NO: A combination of interest and availability. The interest is that for most of the time Jews were in the diaspora. Jews were not sort of militant and firm believers in force. Starting in the late 19th century, you had one variant of Zionism, which is actually sort of muscular. I just think that’s interesting. What does that mean? The other thing is availability. The subject of the film was a distant relative. I didn’t really know him. I went there for the summer and I had to kind of introduce myself to him. I had met him once before and he didn’t remember me at all. So I felt like I have access to this person who is very well–known in Israel—in Israel everybody knows who he is across the spectrum because he’s such a provocateur. But he’s not too known outside of Israel, so I thought, here’s a chance to make a thoughtful movie about extremism. Like, what does it mean to be an extremist? How does an extremist see the world? That’s what I’m trying to do with the film. I think it’s about extremism in general. The sort of Manichaean conflict he has: us vs them, good vs. wrong, no room for compromise. I think extremists of all kinds, that’s sort of how they view the world. So I though here’s a chance to give you 22 minutes in the head of a guy like that.
Street: And is it kind of an examination of his politics?
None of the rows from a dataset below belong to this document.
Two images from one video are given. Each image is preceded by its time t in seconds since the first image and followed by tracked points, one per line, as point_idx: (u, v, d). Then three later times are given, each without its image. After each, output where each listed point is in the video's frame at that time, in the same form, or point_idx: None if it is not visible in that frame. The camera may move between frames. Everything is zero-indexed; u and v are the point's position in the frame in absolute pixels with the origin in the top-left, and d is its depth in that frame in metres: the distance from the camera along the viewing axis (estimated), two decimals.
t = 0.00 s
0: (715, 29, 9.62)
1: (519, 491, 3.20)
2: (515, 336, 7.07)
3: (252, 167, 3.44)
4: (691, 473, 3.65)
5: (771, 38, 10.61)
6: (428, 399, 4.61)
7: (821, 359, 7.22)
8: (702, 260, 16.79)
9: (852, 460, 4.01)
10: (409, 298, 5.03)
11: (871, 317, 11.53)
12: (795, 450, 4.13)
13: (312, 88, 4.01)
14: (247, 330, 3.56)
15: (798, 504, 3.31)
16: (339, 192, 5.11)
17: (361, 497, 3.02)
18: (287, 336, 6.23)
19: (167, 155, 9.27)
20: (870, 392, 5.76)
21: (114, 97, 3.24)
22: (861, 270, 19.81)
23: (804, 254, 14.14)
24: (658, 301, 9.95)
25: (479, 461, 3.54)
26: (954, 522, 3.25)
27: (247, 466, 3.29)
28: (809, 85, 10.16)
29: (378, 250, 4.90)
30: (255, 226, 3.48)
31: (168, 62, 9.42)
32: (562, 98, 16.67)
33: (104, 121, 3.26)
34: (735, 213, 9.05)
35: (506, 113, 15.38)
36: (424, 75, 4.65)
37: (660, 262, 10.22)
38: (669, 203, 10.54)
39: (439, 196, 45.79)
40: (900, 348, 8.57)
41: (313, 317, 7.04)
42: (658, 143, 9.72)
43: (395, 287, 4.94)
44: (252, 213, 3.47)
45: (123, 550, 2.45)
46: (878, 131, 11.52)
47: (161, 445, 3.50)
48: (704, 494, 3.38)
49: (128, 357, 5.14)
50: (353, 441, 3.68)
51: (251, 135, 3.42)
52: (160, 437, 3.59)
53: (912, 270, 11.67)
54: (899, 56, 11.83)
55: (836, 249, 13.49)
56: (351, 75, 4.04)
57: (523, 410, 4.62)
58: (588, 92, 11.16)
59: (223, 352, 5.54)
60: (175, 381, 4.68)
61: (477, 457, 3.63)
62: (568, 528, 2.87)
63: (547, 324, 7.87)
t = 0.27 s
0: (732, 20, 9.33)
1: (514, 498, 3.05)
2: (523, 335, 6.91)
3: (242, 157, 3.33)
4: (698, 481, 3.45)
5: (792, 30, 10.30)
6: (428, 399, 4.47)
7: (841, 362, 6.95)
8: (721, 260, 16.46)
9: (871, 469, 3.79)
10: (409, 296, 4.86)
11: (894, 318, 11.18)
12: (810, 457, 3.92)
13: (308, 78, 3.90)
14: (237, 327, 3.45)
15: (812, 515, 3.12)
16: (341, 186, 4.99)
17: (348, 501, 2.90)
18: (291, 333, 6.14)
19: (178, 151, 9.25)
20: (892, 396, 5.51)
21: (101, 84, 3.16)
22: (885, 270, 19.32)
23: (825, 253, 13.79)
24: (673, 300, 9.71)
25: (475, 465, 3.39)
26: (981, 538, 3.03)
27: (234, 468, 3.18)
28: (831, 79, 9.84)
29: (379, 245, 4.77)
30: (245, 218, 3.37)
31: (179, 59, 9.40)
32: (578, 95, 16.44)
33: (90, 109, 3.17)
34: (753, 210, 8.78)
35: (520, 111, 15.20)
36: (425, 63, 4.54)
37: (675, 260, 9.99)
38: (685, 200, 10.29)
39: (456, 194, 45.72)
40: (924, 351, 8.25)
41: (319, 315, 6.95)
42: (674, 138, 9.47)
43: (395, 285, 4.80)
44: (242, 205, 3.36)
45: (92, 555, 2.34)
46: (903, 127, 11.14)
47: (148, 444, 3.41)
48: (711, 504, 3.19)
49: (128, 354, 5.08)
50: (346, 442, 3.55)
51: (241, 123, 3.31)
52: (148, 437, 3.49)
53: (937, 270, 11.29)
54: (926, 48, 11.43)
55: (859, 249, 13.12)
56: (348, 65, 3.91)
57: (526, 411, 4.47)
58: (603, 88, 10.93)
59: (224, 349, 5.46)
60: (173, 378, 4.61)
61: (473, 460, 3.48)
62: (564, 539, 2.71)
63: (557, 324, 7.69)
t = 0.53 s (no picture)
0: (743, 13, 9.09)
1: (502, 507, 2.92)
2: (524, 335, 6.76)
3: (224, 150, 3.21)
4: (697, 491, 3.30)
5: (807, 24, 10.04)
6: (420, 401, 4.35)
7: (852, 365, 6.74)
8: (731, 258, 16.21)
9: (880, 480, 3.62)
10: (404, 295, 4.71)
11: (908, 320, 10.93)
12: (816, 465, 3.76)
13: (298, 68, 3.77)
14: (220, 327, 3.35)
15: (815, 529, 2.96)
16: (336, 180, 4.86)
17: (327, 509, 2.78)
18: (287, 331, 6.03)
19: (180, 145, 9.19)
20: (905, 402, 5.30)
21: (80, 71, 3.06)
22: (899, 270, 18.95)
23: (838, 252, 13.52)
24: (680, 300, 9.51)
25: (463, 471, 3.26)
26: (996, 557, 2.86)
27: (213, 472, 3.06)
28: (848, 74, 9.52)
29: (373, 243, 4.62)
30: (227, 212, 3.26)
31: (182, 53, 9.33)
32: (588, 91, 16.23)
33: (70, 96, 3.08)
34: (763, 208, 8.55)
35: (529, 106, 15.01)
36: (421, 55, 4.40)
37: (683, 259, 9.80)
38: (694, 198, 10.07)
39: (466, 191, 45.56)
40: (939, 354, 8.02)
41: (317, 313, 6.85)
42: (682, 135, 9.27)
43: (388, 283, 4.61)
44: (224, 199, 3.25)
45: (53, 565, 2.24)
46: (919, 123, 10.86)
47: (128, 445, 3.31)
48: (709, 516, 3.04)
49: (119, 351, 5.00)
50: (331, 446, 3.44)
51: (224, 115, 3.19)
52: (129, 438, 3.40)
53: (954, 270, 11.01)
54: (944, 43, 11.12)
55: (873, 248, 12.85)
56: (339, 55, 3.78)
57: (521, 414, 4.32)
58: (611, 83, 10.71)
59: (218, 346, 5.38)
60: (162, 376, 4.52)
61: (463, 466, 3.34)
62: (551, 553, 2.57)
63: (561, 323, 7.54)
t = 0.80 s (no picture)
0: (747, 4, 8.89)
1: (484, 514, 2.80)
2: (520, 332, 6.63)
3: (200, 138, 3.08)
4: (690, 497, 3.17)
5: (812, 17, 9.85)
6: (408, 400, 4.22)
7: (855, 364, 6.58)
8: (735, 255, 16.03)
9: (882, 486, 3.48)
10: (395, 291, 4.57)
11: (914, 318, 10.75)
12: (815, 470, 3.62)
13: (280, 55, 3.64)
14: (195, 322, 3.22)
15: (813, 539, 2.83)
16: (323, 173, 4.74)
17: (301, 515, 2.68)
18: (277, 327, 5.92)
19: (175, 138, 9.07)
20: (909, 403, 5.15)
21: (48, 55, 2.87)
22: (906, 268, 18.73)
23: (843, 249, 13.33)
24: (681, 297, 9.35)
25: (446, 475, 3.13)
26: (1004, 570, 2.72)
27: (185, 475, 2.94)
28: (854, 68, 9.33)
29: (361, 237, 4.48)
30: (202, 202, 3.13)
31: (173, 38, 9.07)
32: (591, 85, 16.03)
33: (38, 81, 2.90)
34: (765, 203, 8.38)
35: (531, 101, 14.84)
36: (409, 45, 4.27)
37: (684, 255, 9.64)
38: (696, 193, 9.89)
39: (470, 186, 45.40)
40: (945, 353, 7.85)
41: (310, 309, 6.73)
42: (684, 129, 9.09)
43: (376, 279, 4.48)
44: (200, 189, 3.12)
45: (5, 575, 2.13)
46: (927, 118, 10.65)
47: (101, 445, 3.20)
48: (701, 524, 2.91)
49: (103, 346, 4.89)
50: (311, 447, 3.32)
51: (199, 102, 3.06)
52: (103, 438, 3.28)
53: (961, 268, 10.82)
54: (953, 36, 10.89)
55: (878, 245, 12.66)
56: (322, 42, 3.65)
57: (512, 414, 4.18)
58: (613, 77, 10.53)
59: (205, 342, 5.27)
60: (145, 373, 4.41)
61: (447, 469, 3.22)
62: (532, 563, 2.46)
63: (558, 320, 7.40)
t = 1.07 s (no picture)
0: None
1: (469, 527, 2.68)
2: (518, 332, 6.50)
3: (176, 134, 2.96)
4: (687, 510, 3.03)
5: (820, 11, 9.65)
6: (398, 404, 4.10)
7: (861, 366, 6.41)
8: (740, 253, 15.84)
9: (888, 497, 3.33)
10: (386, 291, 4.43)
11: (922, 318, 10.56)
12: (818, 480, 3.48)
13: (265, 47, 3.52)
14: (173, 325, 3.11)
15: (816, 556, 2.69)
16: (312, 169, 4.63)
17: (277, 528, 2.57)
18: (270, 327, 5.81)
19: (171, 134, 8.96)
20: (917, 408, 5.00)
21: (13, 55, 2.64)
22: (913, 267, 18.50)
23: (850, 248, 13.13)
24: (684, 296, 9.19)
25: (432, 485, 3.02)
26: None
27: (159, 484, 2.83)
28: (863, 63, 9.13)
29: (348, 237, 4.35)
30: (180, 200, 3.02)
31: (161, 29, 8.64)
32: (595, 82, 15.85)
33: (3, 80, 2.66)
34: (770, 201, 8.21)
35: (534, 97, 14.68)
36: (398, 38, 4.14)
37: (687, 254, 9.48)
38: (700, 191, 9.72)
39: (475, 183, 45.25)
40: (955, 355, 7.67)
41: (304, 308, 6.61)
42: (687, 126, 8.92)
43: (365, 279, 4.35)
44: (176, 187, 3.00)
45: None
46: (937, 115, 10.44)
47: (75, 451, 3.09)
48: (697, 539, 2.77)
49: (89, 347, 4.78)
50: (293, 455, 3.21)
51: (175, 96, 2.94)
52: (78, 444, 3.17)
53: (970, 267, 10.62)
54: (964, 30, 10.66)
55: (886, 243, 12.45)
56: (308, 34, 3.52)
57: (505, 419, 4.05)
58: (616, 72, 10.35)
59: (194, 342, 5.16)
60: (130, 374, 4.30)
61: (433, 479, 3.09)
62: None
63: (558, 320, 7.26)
NO: Some part of it is politics but it’s also like the world of [Baruch Marzel]. But there’s also stuff about his childhood. And in some ways, the scene I’m proudest of, is you have him talking about being in the 1982 war in Lebanon. At some point he kills seven prisoners of war. According to him and the Israeli army investigation, they were subdued and he says one of them threw a grenade at him. He talks about killing himself people. It’s an intense moment, and then I cut directly from that to him playing with his grandchildren. To me, the most interesting thing about spending time with him was that he was a wonderful grandfather. And I kind of expected that, but in hindsight it was my own naivete. Why wouldn’t he be a great grandfather! He wishes in the film that he could have more than nine kids. I wanted to sort of show that. I showed the film to some audiences and I’ve been attacked as humanizing him. Because in the film I’m very influenced by the filmmaker Errol Morris. And in the movie employed his style. I put a teleprompter in front of the camera so he could be looking directly into the camera but also be looking at my face. In Morris’s films he’s very objective. Morris doesn’t take a strong moral stance about the people he’s making movies about, even when you know from his other readings and stuff that Morris feels very strongly about these people. That’s not what he’s trying to do in the film. What he’s trying to do in the film is give you a closer view of that person. And that’s what I tried to do in this film. One time I showed it at a conference and someone said I was humanizing him. I’ve always thought that when someone attacks humanizing someone that we don’t like, the obvious example being Hitler, I always thought that’s a weird way of attacking someone. These people are human beings, it’s not a bad thing to recognize that. It’s like me telling you the sky is blue. Part of it is just his ideology and politics, but part of it is just how does this guy view the world? How does a guy like this view his kids? How does a guy like this view his childhood? That’s what I wanted to give you in the film.
Street: That’s interesting to me. I don’t think the term extremist is attached to far-right Zionists as often as it’s attached to Arab resistance forces.
NO: Right, and you know I have my own very strong feelings on him in the movie. If I show you the movie and you come away with a strong opinion on him but you don’t know how I stand, I’m happy with that. That to me is success. Because it’s not about how I feel. It’s about what he thinks and what you think of that.